Real property in most US jurisdictions; cars in several US jurisdictions (though this is sometimes obscured.by opaque terminology; e.g., California has “registration fees” that are, in effect, an ad valorem asset tax on automobiles); net personal wealth in several international jurisdictions.

> the realisation requirement is the fundamental rule of the IRS

That's income taxes (on gains), not property/asset taxes (on value).

One is a flow tax, the other a stock tax.

1 comments

Exactly. There is a realization requirement for tax on value of asset class like property especially if it’s primary residence.

Registration fees is akin to use tax.

Seizure of agency over assets and dissolution of property rights is what happens in communist regimes and dictatorships.

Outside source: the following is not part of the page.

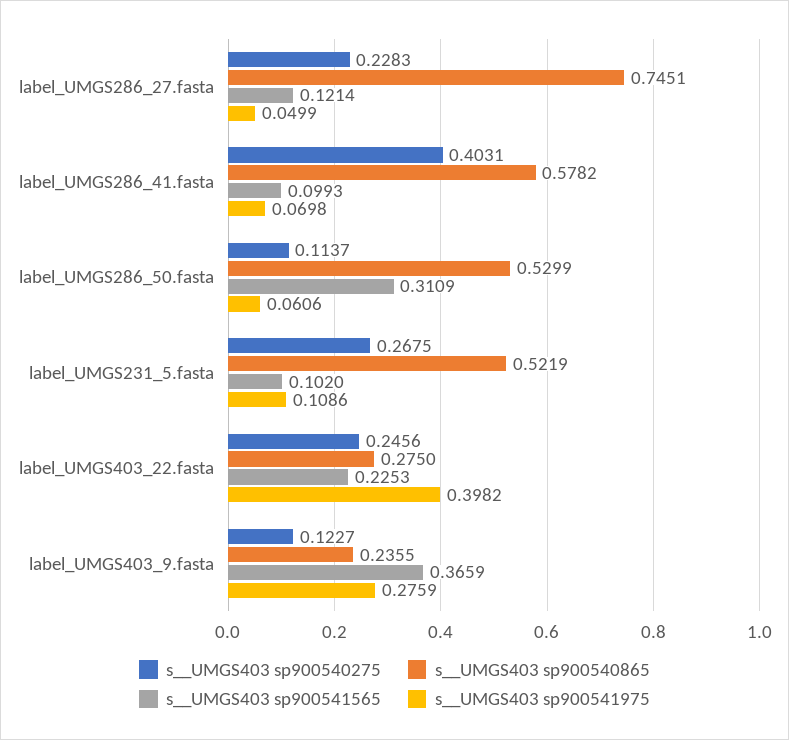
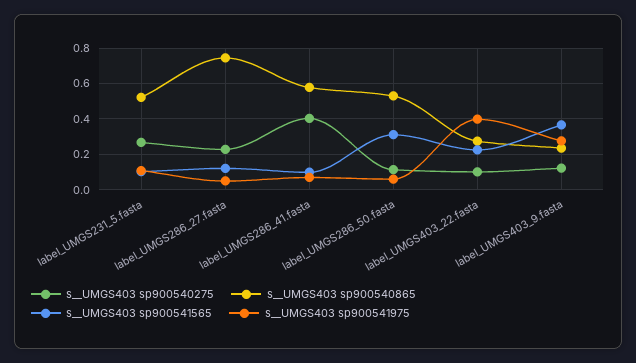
s__UMGS403 sp900540275, label_UMGS403_22.fasta: 0.2456 -> 0.1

> There is a realization requirement for tax on value of asset class like property

No, there isn't.

Realization is what the IRS uses as the taxable income event for taxes on capital income (gains).

It is not, in any of the US jurisdictions that tax assets (real property or otherwise) a requirement for taxes on asset value, and doesn't begin to make sense for such taxes (one purpose for which, in some theories of tax on “hard” assets like real property, is motivating sale of idle assets to those who will productively employ them.)

so are you proposing a new class of asset tax? tax on unrealised gains on immoveable capital assets?

if it already exists, can you quote a case law?